- [Instructions to follow]:
Resume the text below on AI and marketing in 2026, picking up after its final sentence.

- [Text shown]:
-----
For Hong Kong enterprises, adopting AIGEO means staying competitive by delivering AI-friendly, context-rich content that aligns with how GenAI processes and prioritises information, ensuring impactful digital presence and customer engagement in the AI era.
Kevin Shui, CMO, Starry

2026 would see further AI advancements and technological breakthroughs. This leads to shifts in how people interact with the world around them — across the digital space and physical experiences — and how businesses could engage effectively with consumers.
Brands have to offer a more 360-degree, personalised phygital experience and offer, powered by AI-driven data analytics and actions. As Gen Z becomes a power consumption force, we shall see the rise of immersive, phygital, experiential marketing campaigns, likely intellectual property (IP)-led or blended with arts and culture, but more than just being Instagrammable. AI and technologies play important roles in enhancing the experience and unlocking business opportunities along the phygital brand journey.
-----
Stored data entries
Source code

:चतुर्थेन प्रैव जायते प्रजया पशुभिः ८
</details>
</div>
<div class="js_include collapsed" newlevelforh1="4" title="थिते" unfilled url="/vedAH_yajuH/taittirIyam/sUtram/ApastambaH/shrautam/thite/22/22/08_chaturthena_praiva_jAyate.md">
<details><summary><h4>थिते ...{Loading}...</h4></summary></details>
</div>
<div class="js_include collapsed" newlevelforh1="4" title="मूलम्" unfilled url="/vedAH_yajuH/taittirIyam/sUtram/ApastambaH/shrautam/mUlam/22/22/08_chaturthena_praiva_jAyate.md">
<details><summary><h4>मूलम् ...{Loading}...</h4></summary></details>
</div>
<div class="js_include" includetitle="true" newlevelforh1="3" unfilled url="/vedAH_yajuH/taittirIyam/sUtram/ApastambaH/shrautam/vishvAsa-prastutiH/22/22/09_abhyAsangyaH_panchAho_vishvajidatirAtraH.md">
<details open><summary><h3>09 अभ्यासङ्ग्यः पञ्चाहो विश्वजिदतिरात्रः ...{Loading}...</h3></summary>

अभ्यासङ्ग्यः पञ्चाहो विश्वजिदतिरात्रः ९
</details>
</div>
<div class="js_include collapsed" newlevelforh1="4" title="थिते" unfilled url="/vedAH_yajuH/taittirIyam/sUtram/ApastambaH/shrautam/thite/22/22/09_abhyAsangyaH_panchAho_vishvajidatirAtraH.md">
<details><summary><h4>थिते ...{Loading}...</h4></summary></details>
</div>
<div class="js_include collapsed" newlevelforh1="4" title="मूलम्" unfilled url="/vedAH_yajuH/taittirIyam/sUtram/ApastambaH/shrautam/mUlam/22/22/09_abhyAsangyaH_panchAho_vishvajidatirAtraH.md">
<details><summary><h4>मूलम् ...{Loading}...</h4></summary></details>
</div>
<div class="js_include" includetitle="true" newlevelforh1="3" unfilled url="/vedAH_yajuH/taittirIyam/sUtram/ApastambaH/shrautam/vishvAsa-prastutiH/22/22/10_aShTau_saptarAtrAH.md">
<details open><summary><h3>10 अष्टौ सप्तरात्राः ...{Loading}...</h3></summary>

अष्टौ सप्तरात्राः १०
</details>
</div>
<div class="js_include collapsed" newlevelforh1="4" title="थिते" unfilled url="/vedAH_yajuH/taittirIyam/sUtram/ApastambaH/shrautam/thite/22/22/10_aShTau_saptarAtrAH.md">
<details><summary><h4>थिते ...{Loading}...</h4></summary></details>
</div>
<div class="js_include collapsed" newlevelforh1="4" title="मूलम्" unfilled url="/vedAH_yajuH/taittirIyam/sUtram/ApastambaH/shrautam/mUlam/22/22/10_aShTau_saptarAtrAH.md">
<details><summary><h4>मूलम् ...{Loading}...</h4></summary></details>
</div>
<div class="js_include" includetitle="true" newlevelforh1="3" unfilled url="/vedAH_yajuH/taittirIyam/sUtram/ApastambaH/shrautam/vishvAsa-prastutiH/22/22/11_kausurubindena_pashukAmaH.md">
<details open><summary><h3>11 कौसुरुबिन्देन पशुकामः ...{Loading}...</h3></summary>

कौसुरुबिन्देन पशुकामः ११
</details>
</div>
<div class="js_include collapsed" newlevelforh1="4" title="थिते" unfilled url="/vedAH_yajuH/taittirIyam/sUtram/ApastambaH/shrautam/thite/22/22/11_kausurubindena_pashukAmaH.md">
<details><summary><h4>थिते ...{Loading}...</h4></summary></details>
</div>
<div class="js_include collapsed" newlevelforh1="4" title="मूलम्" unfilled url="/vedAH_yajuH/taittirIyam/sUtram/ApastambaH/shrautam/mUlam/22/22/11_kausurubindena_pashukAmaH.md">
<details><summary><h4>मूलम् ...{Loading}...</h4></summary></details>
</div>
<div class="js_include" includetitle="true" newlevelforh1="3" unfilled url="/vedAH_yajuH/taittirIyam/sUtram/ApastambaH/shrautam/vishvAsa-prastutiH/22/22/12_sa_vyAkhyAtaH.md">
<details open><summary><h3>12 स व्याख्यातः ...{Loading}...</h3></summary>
-----
- [Written answer]:
Our strategic focus for 2026 will centre on AI-driven data analytics to power a more personalised customer journey, enhancing both our marketing campaigns and event experiences. From a budgeting perspective, we will maintain our investment in partnership and co-marketing initiatives while increasing our allocation for answer engine optimisation (AEO) to capture high-intent B2B demand.
We will leverage AI data analytics, our extensive network of content creators followed by millions of fans across the region, and our IP resources to create and curate content and phygital experiences. This approach will enable brands to effectively engage and convert consumers, leading to promising business outcomes.
Stella Leung, SVP, Greater China and Korea, The Trade Desk

The biggest shift ahead is not a single technology—it’s a structural reset of the programmatic ecosystem. Today, many advertisers struggle with a supply chain that feels complex and opaque, making it hard to understand where their budgets go or the quality of the placements they buy.
The next wave is a collective push for a cleaner, simpler, and more transparent supply path. Advertisers want accountability, publishers want fairness, and audiences want high-quality experiences on the open internet. These pressures are converging to reshape the value exchange across the ecosystem.
In many ways, the open internet is entering a new stage of maturity. We’re moving away from a fragmented system toward one built on direct connections, shared standards, and clear returns. This shift will redefine how trust, value, and performance are created in digital advertising.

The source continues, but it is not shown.